What is the research about?
Several rich nations have decided to rollout COVID-19 vaccine boosters – essentially another jab – to strengthen waning antibody responses in their most vulnerable groups. This is concerning for various reasons.
First off is equity in vaccine access. As many organisations, including Gavi and the World Health Organization, have said, when just 1.1% of people in low-income countries have received a first dose, wealthy countries offering additional doses to fully vaccinated individuals is not ethical.
COVID-19 vaccines remain highly effective in protecting against infection and guarding against severe disease or death.
Leaving millions of people completely unvaccinated is also unwise, as it enables the virus to circulate even more freely in certain parts of the world, increasing the likelihood that it could mutate to a point where existing vaccines become less effective.
Meanwhile, giving a third jab to fully-vaccinated people will have very little impact on the number of people hospitalised or dying from COVID-19 in countries with high vaccine coverage, because the majority of such people are unvaccinated in these countries.
This new study, published in The Lancet, investigated whether there was any scientific basis for giving people booster doses at this stage in the pandemic.

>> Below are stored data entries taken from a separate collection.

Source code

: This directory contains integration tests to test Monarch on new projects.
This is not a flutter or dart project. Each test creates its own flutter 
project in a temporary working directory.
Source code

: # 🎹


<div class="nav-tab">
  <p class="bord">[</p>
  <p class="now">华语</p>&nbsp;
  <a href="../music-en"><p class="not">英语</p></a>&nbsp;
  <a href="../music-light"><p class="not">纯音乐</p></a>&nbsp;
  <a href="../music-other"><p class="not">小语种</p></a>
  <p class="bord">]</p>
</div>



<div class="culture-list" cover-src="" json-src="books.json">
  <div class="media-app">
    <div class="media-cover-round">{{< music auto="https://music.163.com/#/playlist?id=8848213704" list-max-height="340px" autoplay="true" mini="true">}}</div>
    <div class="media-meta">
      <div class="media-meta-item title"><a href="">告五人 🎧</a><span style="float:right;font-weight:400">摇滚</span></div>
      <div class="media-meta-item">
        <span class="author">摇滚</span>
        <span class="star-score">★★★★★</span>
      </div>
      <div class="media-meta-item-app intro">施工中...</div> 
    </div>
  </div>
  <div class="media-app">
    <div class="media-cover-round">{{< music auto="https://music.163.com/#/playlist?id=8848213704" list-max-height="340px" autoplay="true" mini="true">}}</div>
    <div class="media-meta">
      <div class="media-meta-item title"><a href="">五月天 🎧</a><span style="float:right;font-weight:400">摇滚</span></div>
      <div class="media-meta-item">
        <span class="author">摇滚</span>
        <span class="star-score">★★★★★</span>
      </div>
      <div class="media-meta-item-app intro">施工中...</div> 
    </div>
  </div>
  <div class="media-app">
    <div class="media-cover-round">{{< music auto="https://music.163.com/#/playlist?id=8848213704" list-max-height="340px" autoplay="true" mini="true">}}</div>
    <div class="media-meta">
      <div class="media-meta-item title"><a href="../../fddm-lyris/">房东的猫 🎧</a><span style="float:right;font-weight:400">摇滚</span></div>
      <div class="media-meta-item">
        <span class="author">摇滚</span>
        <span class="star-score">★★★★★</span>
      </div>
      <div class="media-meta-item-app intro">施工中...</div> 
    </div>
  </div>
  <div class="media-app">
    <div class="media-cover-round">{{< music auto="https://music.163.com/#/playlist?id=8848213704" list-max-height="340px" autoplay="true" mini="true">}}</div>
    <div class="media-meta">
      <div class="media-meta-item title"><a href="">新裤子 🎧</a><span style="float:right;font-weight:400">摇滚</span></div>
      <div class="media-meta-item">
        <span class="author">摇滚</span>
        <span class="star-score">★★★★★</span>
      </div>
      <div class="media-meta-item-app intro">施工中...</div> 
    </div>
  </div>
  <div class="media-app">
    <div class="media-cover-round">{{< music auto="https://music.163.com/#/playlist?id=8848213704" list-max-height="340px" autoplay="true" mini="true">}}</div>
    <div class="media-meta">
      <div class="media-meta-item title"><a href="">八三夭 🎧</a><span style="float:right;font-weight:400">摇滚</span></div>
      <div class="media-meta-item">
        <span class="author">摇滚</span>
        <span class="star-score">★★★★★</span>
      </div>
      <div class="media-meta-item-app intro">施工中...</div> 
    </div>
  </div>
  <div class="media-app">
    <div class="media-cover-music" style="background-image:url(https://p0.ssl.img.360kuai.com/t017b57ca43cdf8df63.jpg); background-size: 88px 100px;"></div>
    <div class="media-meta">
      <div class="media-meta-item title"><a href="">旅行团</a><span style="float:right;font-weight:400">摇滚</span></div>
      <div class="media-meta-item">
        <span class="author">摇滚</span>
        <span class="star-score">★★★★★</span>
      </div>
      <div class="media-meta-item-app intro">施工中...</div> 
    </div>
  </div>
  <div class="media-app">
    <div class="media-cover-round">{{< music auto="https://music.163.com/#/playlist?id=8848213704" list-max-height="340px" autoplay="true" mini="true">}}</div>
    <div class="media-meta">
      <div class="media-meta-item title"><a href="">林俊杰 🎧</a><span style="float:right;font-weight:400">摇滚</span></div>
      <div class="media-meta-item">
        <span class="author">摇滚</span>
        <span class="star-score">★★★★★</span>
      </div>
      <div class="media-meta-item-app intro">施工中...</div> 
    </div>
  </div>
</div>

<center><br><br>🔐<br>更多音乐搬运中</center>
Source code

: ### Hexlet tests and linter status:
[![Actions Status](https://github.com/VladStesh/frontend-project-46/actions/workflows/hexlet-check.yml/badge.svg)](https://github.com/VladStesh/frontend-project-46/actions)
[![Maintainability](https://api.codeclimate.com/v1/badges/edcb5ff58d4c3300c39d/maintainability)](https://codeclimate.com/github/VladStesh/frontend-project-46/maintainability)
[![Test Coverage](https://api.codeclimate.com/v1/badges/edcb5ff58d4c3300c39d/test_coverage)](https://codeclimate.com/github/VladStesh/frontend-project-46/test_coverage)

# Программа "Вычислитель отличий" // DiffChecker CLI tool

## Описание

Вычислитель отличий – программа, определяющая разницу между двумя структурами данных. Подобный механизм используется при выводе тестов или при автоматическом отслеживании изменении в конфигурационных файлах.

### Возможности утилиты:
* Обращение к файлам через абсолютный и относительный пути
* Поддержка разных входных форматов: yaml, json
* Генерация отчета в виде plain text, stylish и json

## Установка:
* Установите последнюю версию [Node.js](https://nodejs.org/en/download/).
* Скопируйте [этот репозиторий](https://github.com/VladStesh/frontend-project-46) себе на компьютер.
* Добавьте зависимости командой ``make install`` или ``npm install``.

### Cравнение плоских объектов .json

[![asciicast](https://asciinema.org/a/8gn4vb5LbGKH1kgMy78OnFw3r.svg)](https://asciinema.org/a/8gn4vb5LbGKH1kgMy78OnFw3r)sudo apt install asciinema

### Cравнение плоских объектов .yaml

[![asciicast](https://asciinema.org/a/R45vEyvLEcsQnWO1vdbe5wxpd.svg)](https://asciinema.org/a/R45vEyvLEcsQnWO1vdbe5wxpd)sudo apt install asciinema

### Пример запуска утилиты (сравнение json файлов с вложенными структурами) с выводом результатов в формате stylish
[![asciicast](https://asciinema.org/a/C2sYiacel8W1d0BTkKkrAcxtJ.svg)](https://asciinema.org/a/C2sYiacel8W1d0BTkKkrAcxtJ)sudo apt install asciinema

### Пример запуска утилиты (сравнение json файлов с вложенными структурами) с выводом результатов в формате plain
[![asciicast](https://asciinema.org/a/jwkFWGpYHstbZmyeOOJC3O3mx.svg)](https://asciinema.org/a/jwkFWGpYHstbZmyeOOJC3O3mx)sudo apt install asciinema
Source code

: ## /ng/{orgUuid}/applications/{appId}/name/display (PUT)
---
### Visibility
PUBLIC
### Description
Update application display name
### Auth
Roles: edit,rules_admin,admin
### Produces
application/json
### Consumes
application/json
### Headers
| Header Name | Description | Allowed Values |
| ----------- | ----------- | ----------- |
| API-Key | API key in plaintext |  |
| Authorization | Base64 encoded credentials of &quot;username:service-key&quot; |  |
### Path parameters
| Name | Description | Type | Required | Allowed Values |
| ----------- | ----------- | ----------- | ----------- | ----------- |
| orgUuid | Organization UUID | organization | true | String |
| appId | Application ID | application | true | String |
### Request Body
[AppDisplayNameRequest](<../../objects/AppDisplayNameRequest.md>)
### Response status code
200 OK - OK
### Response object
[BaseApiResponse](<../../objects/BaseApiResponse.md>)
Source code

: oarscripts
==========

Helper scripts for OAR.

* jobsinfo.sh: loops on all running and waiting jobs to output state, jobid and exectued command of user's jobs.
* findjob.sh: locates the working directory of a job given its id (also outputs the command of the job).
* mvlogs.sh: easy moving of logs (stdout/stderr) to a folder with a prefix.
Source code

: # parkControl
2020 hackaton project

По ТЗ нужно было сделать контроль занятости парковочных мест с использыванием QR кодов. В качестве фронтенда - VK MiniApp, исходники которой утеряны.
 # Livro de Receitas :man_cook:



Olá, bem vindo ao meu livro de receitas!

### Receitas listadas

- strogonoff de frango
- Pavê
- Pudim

What did the researchers do?
The scientists, including some from the World Health Organization and the US Food and Drug Administration, summarised evidence from randomised controlled trials and observational studies published in peer-reviewed journals and on pre-print servers. The aim was to assess evidence of vaccine effectiveness against COVID-19, especially against new variants in different populations around the world. The only justification for using booster doses when there is a limited supply of vaccines would be if there was demonstrable evidence of widespread waning immunity, the researchers said.
What did they find?
COVID-19 vaccines remain highly effective in protecting against infection and guarding against severe disease or death. Although the efficacy of most vaccines against symptomatic disease is somewhat reduced for the delta variant compared with the alpha variant or the original Wuhan strain of coronavirus, there is still high vaccine efficacy against both symptomatic and severe disease, the researchers said.
They added: “although vaccines are less effective against asymptomatic disease or against transmission than against severe disease, even in populations with high vaccination coverage the unvaccinated minority are still the major drivers of transmission, as well as being themselves at the highest risk of serious disease.”
It is important to note that this study assessed the need of booster doses among general populations. It is still possible that specific groups, such immunocompromised, elderly or frail individuals might need a booster dose.
What does this mean?
These findings underscore the importance of delivering vaccines to people who haven’t yet been vaccinated or who have received only one dose – which is still a large part of the world's population. The researchers note that even if antibody levels in vaccinated individuals wane over time, this does not equate to lowered efficacy of the vaccine since our immune response is more complex than just the presence of antibodies. Memory cells and cell-mediated immunity are also critical.
The authors conclude: “If boosters are ultimately to be used, there will be a need to identify specific circumstances where the benefits outweigh the risks.”